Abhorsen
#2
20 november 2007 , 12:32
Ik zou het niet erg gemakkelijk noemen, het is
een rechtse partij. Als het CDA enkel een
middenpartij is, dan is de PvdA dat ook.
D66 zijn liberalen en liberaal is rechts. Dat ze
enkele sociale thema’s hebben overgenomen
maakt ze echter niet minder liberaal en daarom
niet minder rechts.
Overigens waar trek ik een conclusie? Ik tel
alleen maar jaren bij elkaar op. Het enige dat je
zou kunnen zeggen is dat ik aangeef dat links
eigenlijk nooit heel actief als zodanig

### What to produce
You are asked to transcribe the complete data exactly.

### Task result
Abhorsen
#2
20 november 2007 , 12:32
Ik zou het niet erg gemakkelijk noemen, het is
een rechtse partij. Als het CDA enkel een
middenpartij is, dan is de PvdA dat ook.
D66 zijn liberalen en liberaal is rechts. Dat ze
enkele sociale thema’s hebben overgenomen
maakt ze echter niet minder liberaal en daarom
niet minder rechts.
Overigens waar trek ik een conclusie? Ik tel
alleen maar jaren bij elkaar op. Het enige dat je
zou kunnen zeggen is dat ik aangeef dat links
eigenlijk nooit heel actief als zodanig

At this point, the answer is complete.